**Exercise:** Restate every line below word for word, but drop each picture.

(Electronic design automation data)

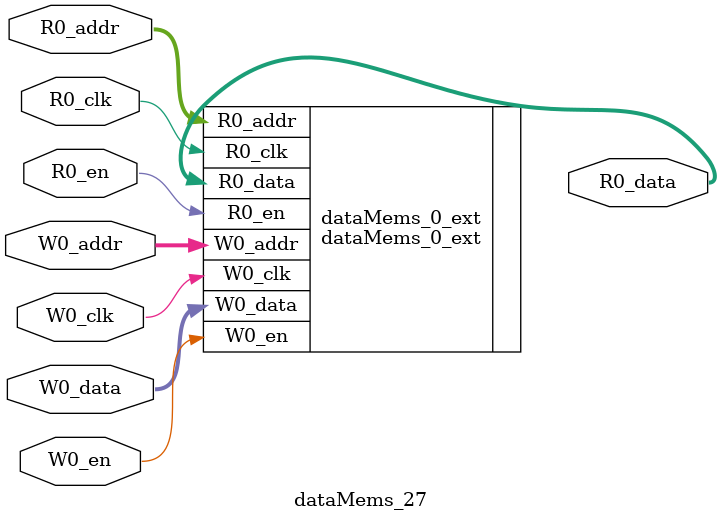
<source format=sv>
`ifndef RANDOMIZE
  `ifdef RANDOMIZE_REG_INIT
    `define RANDOMIZE
  `endif // RANDOMIZE_REG_INIT
`endif // not def RANDOMIZE
`ifndef RANDOMIZE
  `ifdef RANDOMIZE_MEM_INIT
    `define RANDOMIZE
  `endif // RANDOMIZE_MEM_INIT
`endif // not def RANDOMIZE

`ifndef RANDOM
  `define RANDOM $random
`endif // not def RANDOM

// Users can define 'PRINTF_COND' to add an extra gate to prints.
`ifndef PRINTF_COND_
  `ifdef PRINTF_COND
    `define PRINTF_COND_ (`PRINTF_COND)
  `else  // PRINTF_COND
    `define PRINTF_COND_ 1
  `endif // PRINTF_COND
`endif // not def PRINTF_COND_

// Users can define 'ASSERT_VERBOSE_COND' to add an extra gate to assert error printing.
`ifndef ASSERT_VERBOSE_COND_
  `ifdef ASSERT_VERBOSE_COND
    `define ASSERT_VERBOSE_COND_ (`ASSERT_VERBOSE_COND)
  `else  // ASSERT_VERBOSE_COND
    `define ASSERT_VERBOSE_COND_ 1
  `endif // ASSERT_VERBOSE_COND
`endif // not def ASSERT_VERBOSE_COND_

// Users can define 'STOP_COND' to add an extra gate to stop conditions.
`ifndef STOP_COND_
  `ifdef STOP_COND
    `define STOP_COND_ (`STOP_COND)
  `else  // STOP_COND
    `define STOP_COND_ 1
  `endif // STOP_COND
`endif // not def STOP_COND_

// Users can define INIT_RANDOM as general code that gets injected into the
// initializer block for modules with registers.
`ifndef INIT_RANDOM
  `define INIT_RANDOM
`endif // not def INIT_RANDOM

// If using random initialization, you can also define RANDOMIZE_DELAY to
// customize the delay used, otherwise 0.002 is used.
`ifndef RANDOMIZE_DELAY
  `define RANDOMIZE_DELAY 0.002
`endif // not def RANDOMIZE_DELAY

// Define INIT_RANDOM_PROLOG_ for use in our modules below.
`ifndef INIT_RANDOM_PROLOG_
  `ifdef RANDOMIZE
    `ifdef VERILATOR
      `define INIT_RANDOM_PROLOG_ `INIT_RANDOM
    `else  // VERILATOR
      `define INIT_RANDOM_PROLOG_ `INIT_RANDOM #`RANDOMIZE_DELAY begin end
    `endif // VERILATOR
  `else  // RANDOMIZE
    `define INIT_RANDOM_PROLOG_
  `endif // RANDOMIZE
`endif // not def INIT_RANDOM_PROLOG_

// Include register initializers in init blocks unless synthesis is set
`ifndef SYNTHESIS
  `ifndef ENABLE_INITIAL_REG_
    `define ENABLE_INITIAL_REG_
  `endif // not def ENABLE_INITIAL_REG_
`endif // not def SYNTHESIS

// Include rmemory initializers in init blocks unless synthesis is set
`ifndef SYNTHESIS
  `ifndef ENABLE_INITIAL_MEM_
    `define ENABLE_INITIAL_MEM_
  `endif // not def ENABLE_INITIAL_MEM_
`endif // not def SYNTHESIS

module dataMems_27(	// @[generators/ara/src/main/scala/UnsafeAXI4ToTL.scala:365:62]
  input  [4:0]   R0_addr,
  input          R0_en,
  input          R0_clk,
  output [130:0] R0_data,
  input  [4:0]   W0_addr,
  input          W0_en,
  input          W0_clk,
  input  [130:0] W0_data
);

  dataMems_0_ext dataMems_0_ext (	// @[generators/ara/src/main/scala/UnsafeAXI4ToTL.scala:365:62]
    .R0_addr (R0_addr),
    .R0_en   (R0_en),
    .R0_clk  (R0_clk),
    .R0_data (R0_data),
    .W0_addr (W0_addr),
    .W0_en   (W0_en),
    .W0_clk  (W0_clk),
    .W0_data (W0_data)
  );
endmodule


</source>
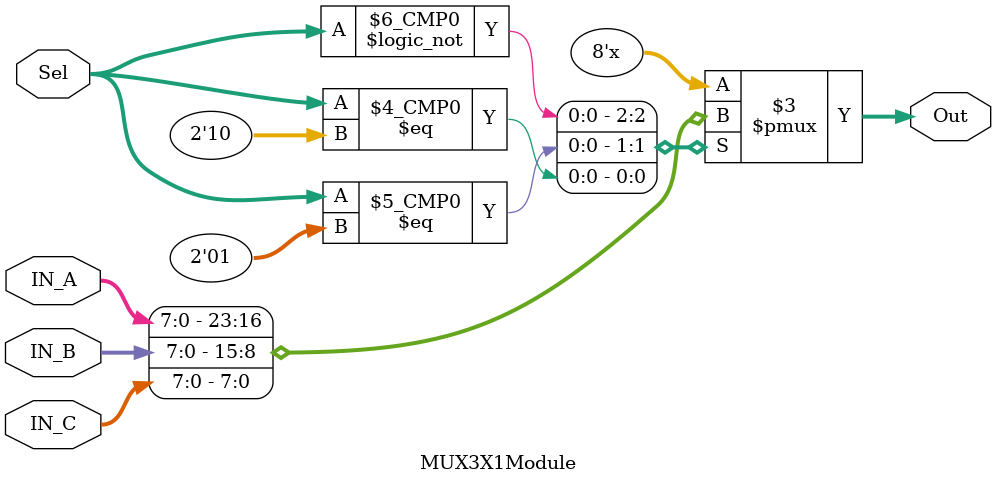
<source format=sv>
module MUX3X1Module #(parameter WIDTH = 8)(

    input [WIDTH-1 : 0] IN_A,
    input [WIDTH-1 : 0] IN_B,
    input [WIDTH-1 : 0] IN_C,
    input [1 : 0]       Sel,
    output reg [WIDTH-1 : 0] Out
);

    always @(*) begin
    case (Sel)

        2'b00: begin

            Out <= IN_A;

        end

        2'b01: begin

            Out <= IN_B;

        end

        2'b10: begin
            Out <= IN_C;
        end
        default: begin

            Out <= {WIDTH{1'bx}};

        end

    endcase
    end

endmodule

</source>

**Answer to the exercise:**
<source format=sv>
`ifndef RANDOMIZE
  `ifdef RANDOMIZE_REG_INIT
    `define RANDOMIZE
  `endif // RANDOMIZE_REG_INIT
`endif // not def RANDOMIZE
`ifndef RANDOMIZE
  `ifdef RANDOMIZE_MEM_INIT
    `define RANDOMIZE
  `endif // RANDOMIZE_MEM_INIT
`endif // not def RANDOMIZE

`ifndef RANDOM
  `define RANDOM $random
`endif // not def RANDOM

// Users can define 'PRINTF_COND' to add an extra gate to prints.
`ifndef PRINTF_COND_
  `ifdef PRINTF_COND
    `define PRINTF_COND_ (`PRINTF_COND)
  `else  // PRINTF_COND
    `define PRINTF_COND_ 1
  `endif // PRINTF_COND
`endif // not def PRINTF_COND_

// Users can define 'ASSERT_VERBOSE_COND' to add an extra gate to assert error printing.
`ifndef ASSERT_VERBOSE_COND_
  `ifdef ASSERT_VERBOSE_COND
    `define ASSERT_VERBOSE_COND_ (`ASSERT_VERBOSE_COND)
  `else  // ASSERT_VERBOSE_COND
    `define ASSERT_VERBOSE_COND_ 1
  `endif // ASSERT_VERBOSE_COND
`endif // not def ASSERT_VERBOSE_COND_

// Users can define 'STOP_COND' to add an extra gate to stop conditions.
`ifndef STOP_COND_
  `ifdef STOP_COND
    `define STOP_COND_ (`STOP_COND)
  `else  // STOP_COND
    `define STOP_COND_ 1
  `endif // STOP_COND
`endif // not def STOP_COND_

// Users can define INIT_RANDOM as general code that gets injected into the
// initializer block for modules with registers.
`ifndef INIT_RANDOM
  `define INIT_RANDOM
`endif // not def INIT_RANDOM

// If using random initialization, you can also define RANDOMIZE_DELAY to
// customize the delay used, otherwise 0.002 is used.
`ifndef RANDOMIZE_DELAY
  `define RANDOMIZE_DELAY 0.002
`endif // not def RANDOMIZE_DELAY

// Define INIT_RANDOM_PROLOG_ for use in our modules below.
`ifndef INIT_RANDOM_PROLOG_
  `ifdef RANDOMIZE
    `ifdef VERILATOR
      `define INIT_RANDOM_PROLOG_ `INIT_RANDOM
    `else  // VERILATOR
      `define INIT_RANDOM_PROLOG_ `INIT_RANDOM #`RANDOMIZE_DELAY begin end
    `endif // VERILATOR
  `else  // RANDOMIZE
    `define INIT_RANDOM_PROLOG_
  `endif // RANDOMIZE
`endif // not def INIT_RANDOM_PROLOG_

// Include register initializers in init blocks unless synthesis is set
`ifndef SYNTHESIS
  `ifndef ENABLE_INITIAL_REG_
    `define ENABLE_INITIAL_REG_
  `endif // not def ENABLE_INITIAL_REG_
`endif // not def SYNTHESIS

// Include rmemory initializers in init blocks unless synthesis is set
`ifndef SYNTHESIS
  `ifndef ENABLE_INITIAL_MEM_
    `define ENABLE_INITIAL_MEM_
  `endif // not def ENABLE_INITIAL_MEM_
`endif // not def SYNTHESIS

module dataMems_27(	// @[generators/ara/src/main/scala/UnsafeAXI4ToTL.scala:365:62]
  input  [4:0]   R0_addr,
  input          R0_en,
  input          R0_clk,
  output [130:0] R0_data,
  input  [4:0]   W0_addr,
  input          W0_en,
  input          W0_clk,
  input  [130:0] W0_data
);

  dataMems_0_ext dataMems_0_ext (	// @[generators/ara/src/main/scala/UnsafeAXI4ToTL.scala:365:62]
    .R0_addr (R0_addr),
    .R0_en   (R0_en),
    .R0_clk  (R0_clk),
    .R0_data (R0_data),
    .W0_addr (W0_addr),
    .W0_en   (W0_en),
    .W0_clk  (W0_clk),
    .W0_data (W0_data)
  );
endmodule


</source>
<source format=sv>
module MUX3X1Module #(parameter WIDTH = 8)(

    input [WIDTH-1 : 0] IN_A,
    input [WIDTH-1 : 0] IN_B,
    input [WIDTH-1 : 0] IN_C,
    input [1 : 0]       Sel,
    output reg [WIDTH-1 : 0] Out
);

    always @(*) begin
    case (Sel)

        2'b00: begin

            Out <= IN_A;

        end

        2'b01: begin

            Out <= IN_B;

        end

        2'b10: begin
            Out <= IN_C;
        end
        default: begin

            Out <= {WIDTH{1'bx}};

        end

    endcase
    end

endmodule

</source>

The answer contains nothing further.